Stored data entries
++++++++++

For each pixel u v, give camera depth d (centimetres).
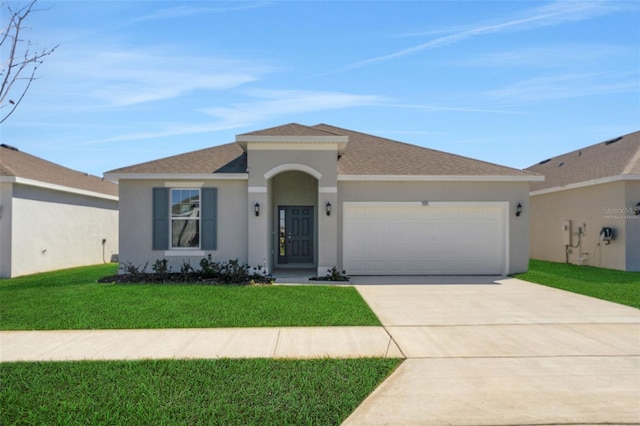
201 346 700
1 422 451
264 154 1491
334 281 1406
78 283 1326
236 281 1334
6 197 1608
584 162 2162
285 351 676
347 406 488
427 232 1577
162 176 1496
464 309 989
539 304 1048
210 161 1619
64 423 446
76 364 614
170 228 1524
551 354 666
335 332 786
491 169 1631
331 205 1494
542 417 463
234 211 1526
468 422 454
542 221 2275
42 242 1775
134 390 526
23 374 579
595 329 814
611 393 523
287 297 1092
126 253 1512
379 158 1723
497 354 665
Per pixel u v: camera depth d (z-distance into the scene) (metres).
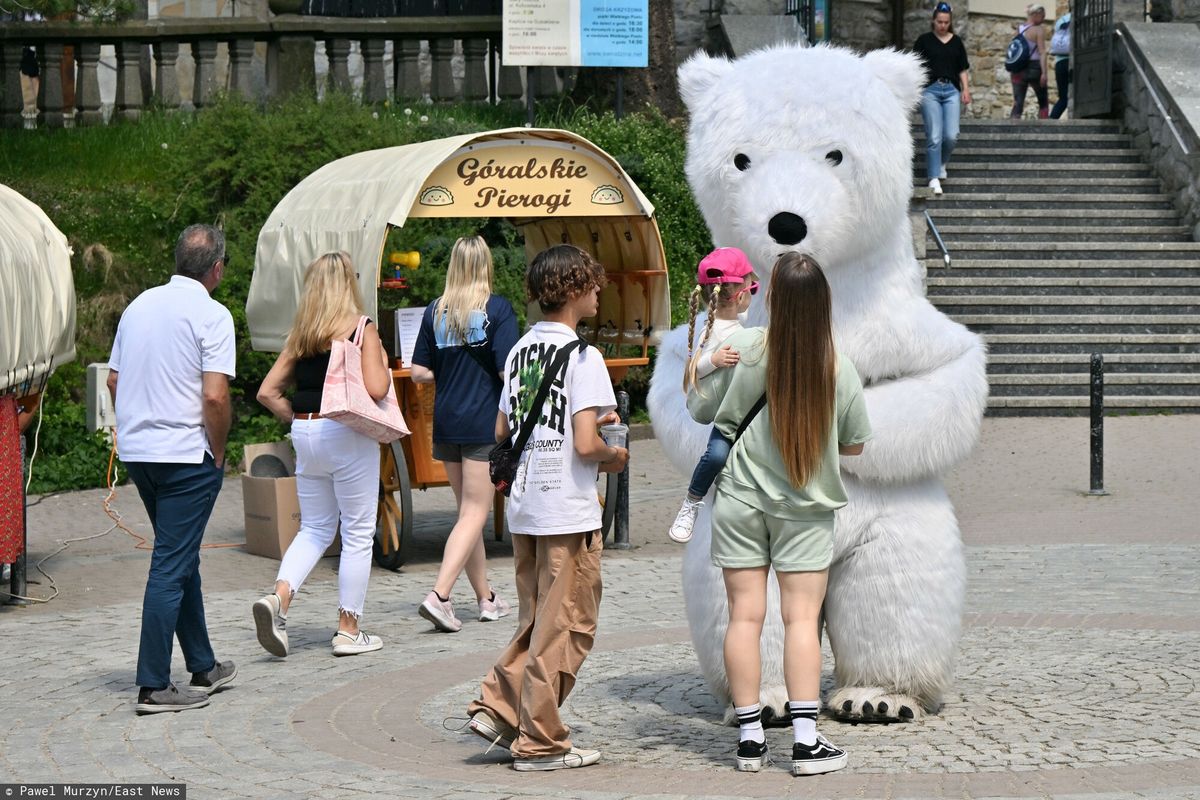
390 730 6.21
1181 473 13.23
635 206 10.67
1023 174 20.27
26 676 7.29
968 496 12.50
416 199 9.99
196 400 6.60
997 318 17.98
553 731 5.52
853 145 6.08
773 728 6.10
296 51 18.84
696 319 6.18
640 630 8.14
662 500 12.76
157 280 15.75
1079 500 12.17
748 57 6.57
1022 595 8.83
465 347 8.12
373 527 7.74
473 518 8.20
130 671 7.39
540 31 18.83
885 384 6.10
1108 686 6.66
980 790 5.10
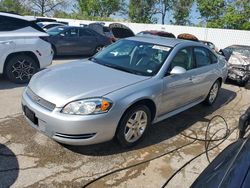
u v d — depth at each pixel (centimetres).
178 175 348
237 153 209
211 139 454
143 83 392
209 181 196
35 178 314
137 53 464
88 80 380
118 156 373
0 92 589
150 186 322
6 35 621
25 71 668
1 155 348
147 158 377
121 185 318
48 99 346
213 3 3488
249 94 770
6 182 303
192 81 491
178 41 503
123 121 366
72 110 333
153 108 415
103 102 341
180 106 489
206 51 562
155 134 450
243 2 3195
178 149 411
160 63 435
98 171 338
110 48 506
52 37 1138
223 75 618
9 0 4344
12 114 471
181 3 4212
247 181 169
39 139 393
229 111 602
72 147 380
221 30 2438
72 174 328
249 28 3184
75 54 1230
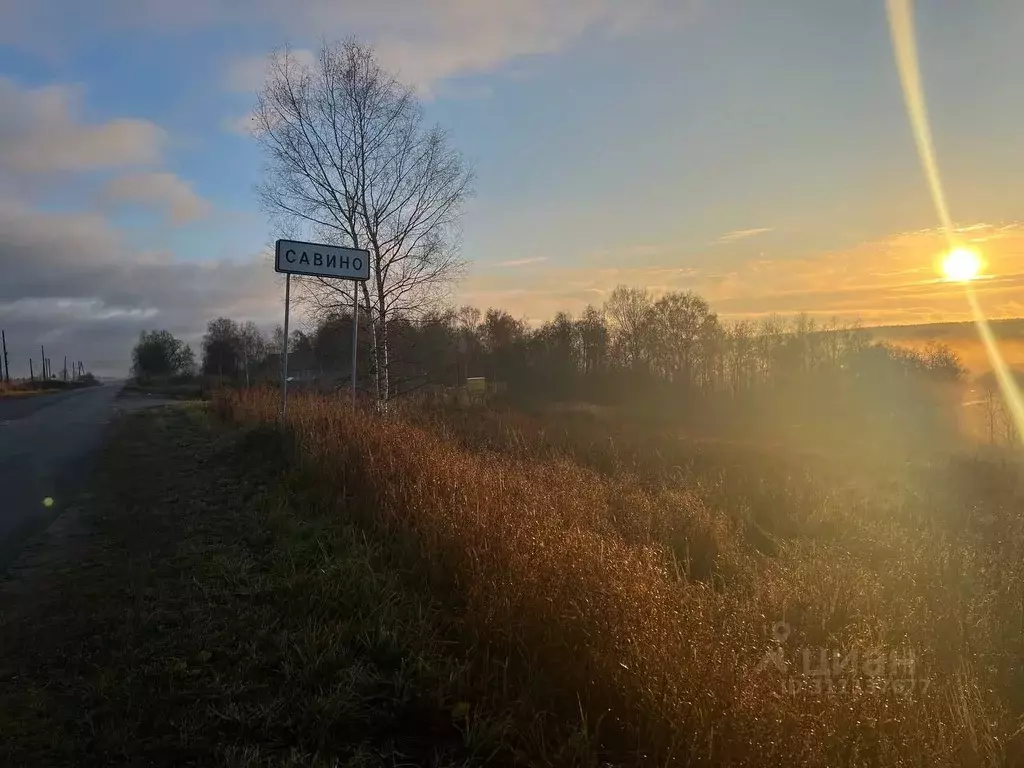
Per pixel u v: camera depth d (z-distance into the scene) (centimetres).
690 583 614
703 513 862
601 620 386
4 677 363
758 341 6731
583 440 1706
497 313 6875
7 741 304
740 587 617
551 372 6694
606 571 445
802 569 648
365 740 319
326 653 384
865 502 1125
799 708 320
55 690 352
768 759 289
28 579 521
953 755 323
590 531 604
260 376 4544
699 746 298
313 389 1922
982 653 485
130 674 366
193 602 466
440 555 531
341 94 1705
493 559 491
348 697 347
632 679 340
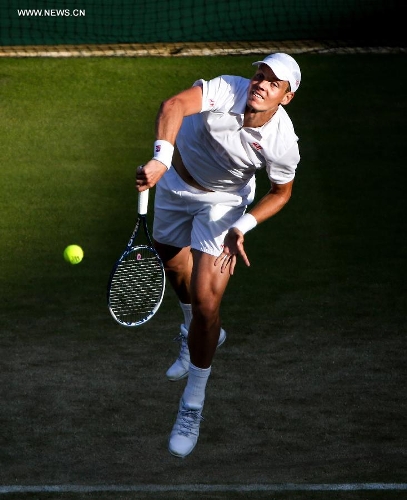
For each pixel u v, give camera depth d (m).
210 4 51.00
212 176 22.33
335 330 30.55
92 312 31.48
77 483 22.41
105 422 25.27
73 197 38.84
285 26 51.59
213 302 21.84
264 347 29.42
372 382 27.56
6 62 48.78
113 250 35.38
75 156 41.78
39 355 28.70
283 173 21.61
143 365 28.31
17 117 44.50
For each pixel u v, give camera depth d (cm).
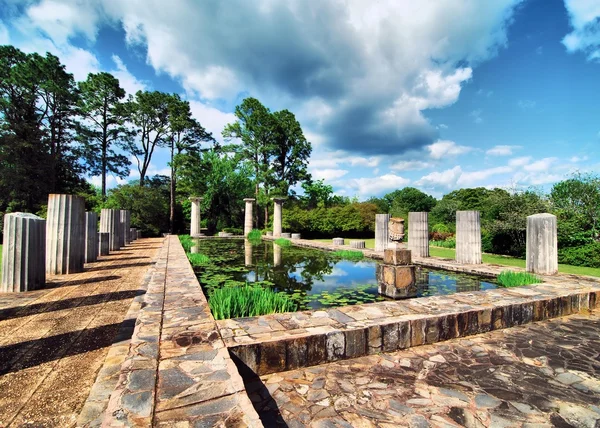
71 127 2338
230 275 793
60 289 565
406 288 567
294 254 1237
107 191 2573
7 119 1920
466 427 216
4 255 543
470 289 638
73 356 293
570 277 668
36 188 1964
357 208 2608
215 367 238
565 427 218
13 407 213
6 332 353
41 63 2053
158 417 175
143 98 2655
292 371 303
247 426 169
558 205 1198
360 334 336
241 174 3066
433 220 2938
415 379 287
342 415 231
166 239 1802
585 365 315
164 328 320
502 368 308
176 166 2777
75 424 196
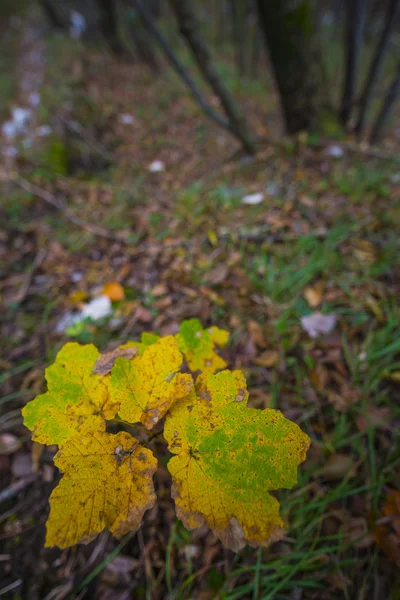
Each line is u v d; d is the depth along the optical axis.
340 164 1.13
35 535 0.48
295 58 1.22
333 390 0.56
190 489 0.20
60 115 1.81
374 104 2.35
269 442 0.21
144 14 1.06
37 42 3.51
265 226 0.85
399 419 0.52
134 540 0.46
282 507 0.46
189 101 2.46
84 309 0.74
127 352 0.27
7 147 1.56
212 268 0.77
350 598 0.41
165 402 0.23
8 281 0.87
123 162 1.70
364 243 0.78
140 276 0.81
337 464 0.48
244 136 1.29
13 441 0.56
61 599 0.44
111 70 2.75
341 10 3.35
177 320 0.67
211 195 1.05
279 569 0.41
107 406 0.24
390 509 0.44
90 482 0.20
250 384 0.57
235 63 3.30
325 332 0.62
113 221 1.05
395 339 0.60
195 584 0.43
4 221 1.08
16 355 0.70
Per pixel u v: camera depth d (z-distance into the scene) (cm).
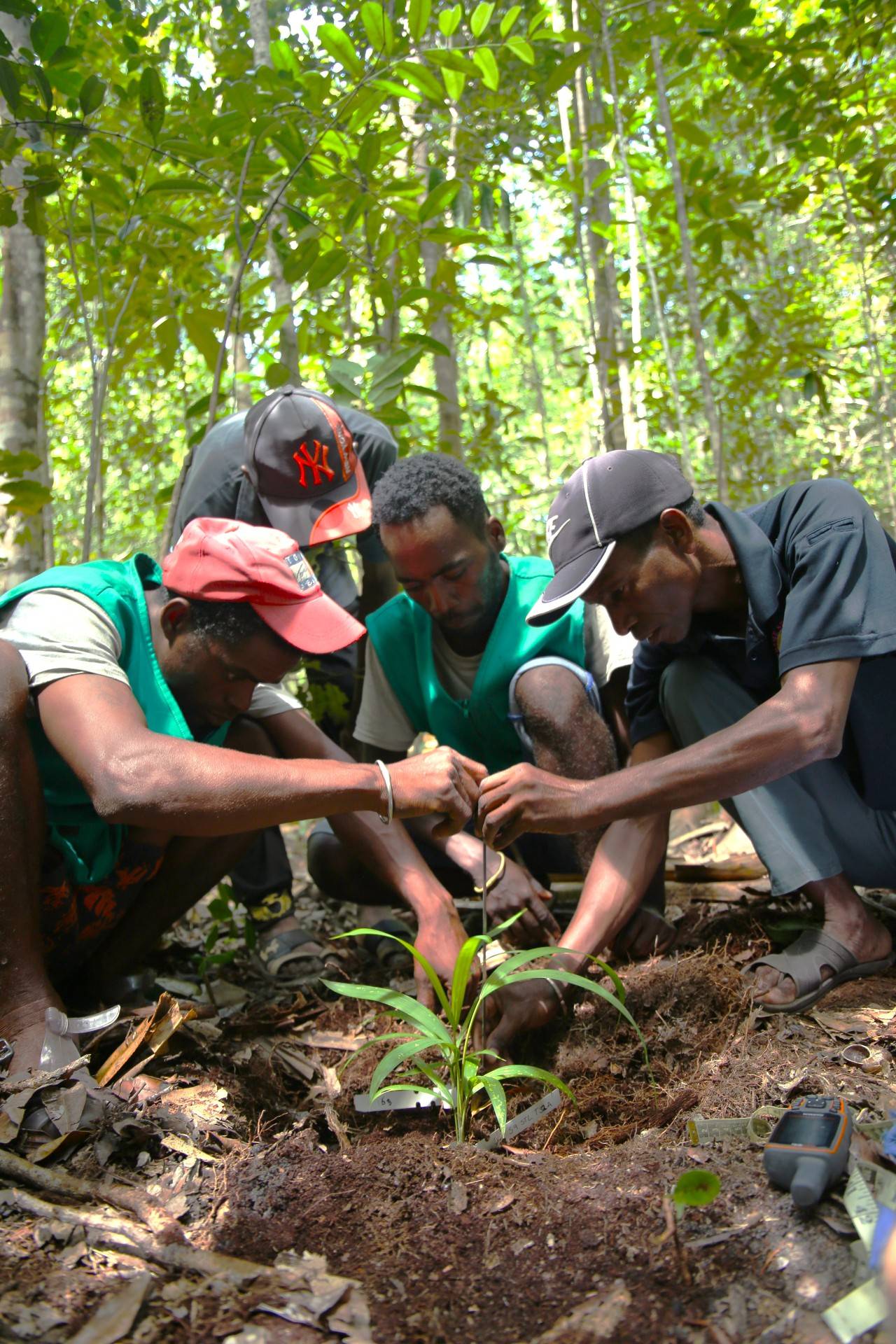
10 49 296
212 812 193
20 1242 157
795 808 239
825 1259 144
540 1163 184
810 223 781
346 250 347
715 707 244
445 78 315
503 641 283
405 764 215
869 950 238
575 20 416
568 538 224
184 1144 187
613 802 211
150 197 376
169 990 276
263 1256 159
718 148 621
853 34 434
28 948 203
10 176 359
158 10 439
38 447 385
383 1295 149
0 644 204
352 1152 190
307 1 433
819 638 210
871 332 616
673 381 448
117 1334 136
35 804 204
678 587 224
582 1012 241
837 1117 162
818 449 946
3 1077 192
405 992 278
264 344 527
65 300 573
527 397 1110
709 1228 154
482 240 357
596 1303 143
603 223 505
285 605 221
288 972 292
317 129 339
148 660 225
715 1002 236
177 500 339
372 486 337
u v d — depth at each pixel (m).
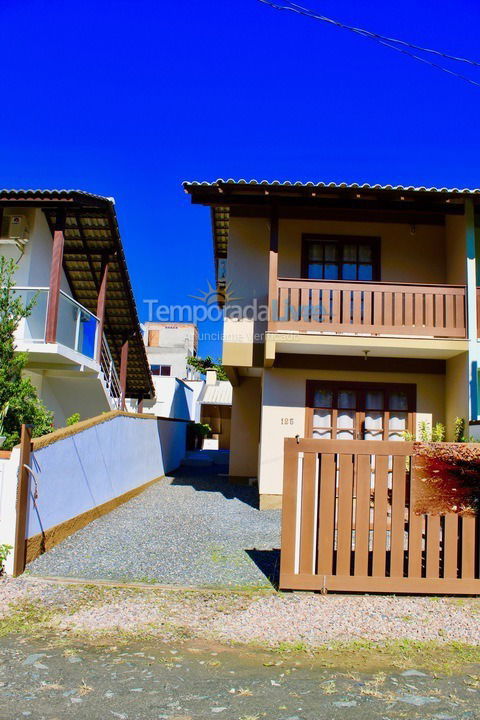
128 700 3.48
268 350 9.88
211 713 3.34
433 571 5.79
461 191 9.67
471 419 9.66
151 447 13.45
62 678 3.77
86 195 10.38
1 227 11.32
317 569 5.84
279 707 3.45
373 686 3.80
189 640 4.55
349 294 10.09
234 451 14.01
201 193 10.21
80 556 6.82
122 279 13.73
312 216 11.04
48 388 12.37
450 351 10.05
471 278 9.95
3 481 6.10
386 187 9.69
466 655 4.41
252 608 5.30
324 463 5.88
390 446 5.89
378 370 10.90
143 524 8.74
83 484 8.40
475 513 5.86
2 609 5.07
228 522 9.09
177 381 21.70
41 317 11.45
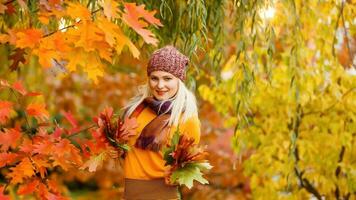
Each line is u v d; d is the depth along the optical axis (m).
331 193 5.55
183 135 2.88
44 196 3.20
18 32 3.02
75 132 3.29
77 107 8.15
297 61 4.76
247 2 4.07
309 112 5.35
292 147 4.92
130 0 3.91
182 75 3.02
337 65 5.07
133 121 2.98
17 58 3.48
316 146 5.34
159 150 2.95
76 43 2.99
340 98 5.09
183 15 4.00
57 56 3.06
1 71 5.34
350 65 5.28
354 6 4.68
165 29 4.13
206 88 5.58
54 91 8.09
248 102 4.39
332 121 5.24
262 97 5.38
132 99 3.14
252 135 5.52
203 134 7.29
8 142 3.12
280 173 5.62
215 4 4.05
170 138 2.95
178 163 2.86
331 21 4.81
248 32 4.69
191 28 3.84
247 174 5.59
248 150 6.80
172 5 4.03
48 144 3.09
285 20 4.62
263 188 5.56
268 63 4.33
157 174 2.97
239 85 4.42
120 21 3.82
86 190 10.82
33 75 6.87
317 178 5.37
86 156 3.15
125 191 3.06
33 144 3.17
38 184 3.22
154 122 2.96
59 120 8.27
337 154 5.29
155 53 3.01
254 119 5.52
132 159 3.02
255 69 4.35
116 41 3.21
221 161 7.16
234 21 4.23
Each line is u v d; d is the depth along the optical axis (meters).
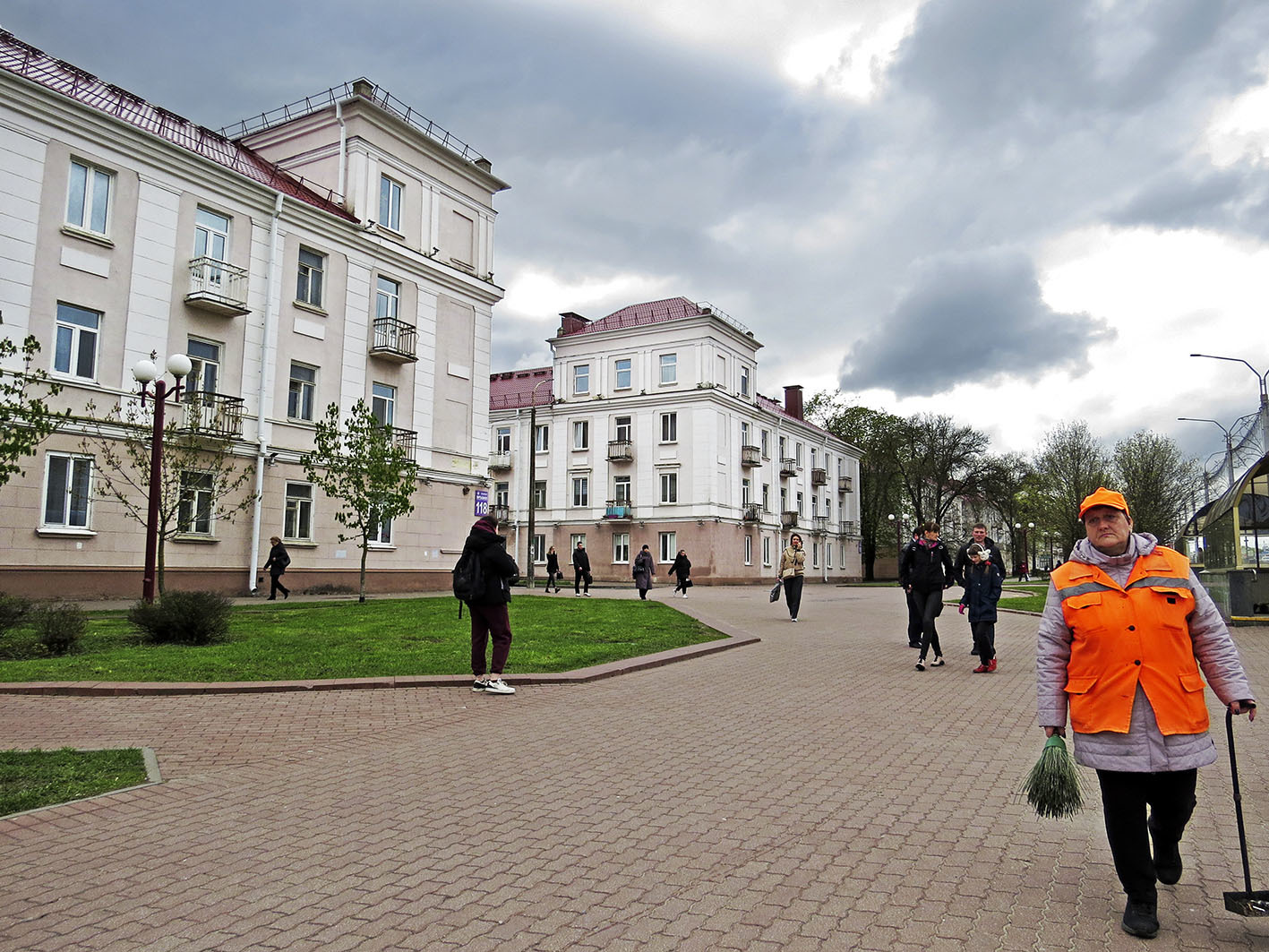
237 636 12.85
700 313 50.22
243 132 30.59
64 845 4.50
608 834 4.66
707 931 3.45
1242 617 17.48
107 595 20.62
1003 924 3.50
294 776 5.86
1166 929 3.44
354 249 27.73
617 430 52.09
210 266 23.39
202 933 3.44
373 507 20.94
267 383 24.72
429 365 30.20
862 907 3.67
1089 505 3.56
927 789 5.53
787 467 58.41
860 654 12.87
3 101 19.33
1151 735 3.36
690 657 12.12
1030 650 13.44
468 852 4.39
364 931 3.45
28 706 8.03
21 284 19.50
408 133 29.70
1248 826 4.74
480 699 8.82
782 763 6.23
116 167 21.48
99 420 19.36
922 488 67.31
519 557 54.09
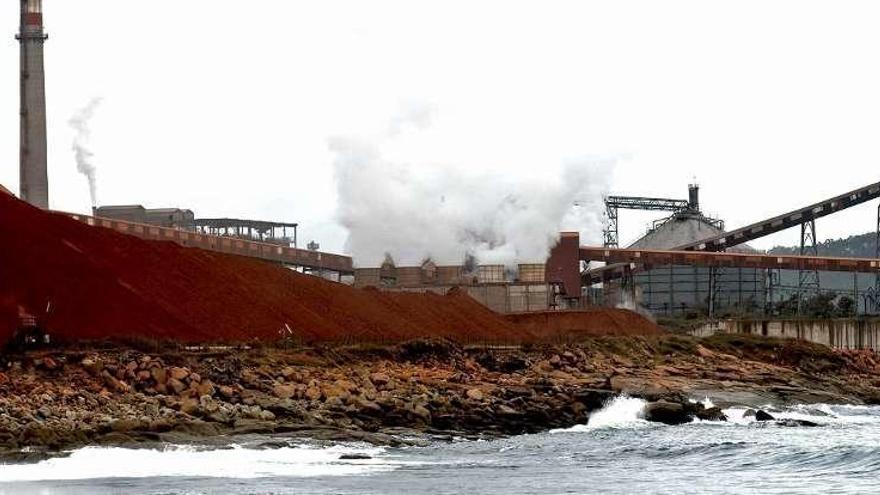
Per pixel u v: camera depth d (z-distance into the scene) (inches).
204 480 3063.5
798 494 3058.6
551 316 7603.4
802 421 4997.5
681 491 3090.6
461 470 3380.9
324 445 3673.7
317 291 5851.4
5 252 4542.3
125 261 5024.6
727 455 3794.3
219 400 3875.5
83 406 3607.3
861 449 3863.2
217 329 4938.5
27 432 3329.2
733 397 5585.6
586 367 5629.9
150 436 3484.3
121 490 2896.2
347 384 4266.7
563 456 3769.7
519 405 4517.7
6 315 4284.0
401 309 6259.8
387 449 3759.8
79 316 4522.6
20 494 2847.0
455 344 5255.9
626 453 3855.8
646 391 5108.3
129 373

++++++++++

WHAT IS BEING ASKED:
Leaving out the pictures, print each line of the records above from the first up to and including the one that contains "590 531 604", exactly as written.

RESPONSE:
For each pixel u v, give camera depth d (centimetres).
201 346 700
1 422 451
264 154 1491
334 281 1406
78 283 1326
236 281 1334
6 197 1608
584 162 2162
285 351 676
347 406 488
427 232 1577
162 176 1496
464 309 989
539 304 1048
210 161 1619
64 423 446
76 364 614
170 228 1524
551 354 666
335 332 786
491 169 1631
331 205 1494
542 417 463
234 211 1526
468 422 454
542 221 2275
42 242 1775
134 390 526
23 374 579
595 329 814
611 393 523
287 297 1092
126 253 1512
379 158 1723
497 354 665
Per pixel u v: camera depth d (z-distance into the scene) (metres).
390 730 6.21
1181 473 13.23
635 206 10.67
1023 174 20.27
26 676 7.29
968 496 12.50
416 199 9.99
196 400 6.60
997 318 17.98
553 731 5.52
853 145 6.08
773 728 6.10
296 51 18.84
696 319 6.18
640 630 8.14
662 500 12.76
157 280 15.75
1079 500 12.17
748 57 6.57
1022 595 8.83
465 347 8.12
373 527 7.74
473 518 8.20
130 671 7.39
540 31 18.83
885 384 6.10
1108 686 6.66
980 790 5.10
u v d — depth at each pixel (centimetres).
178 175 348
237 153 209
211 139 454
143 83 392
209 181 196
35 178 314
137 53 464
88 80 380
118 156 373
0 92 589
150 186 322
6 35 621
25 71 668
1 155 348
147 158 377
121 185 318
48 99 346
213 3 3488
249 94 770
6 182 303
192 81 491
178 41 503
123 121 366
72 110 333
153 108 415
103 102 341
180 106 489
206 51 562
155 134 450
243 2 3195
178 149 411
160 63 435
98 171 338
110 48 506
52 37 1138
223 75 618
9 0 4344
12 114 471
181 3 4212
247 181 169
39 139 393
229 111 602
72 147 380
221 30 2438
72 174 328
249 28 3184
75 54 1230
Per pixel u v: camera depth d (z-distance into the scene) (centimetres).
690 583 614
703 513 862
601 620 386
4 677 363
758 341 6731
583 440 1706
497 313 6875
7 741 304
740 587 617
551 372 6694
606 571 445
802 569 648
365 740 319
326 653 384
865 502 1125
799 708 320
55 690 352
768 759 289
28 579 521
953 755 323
590 531 604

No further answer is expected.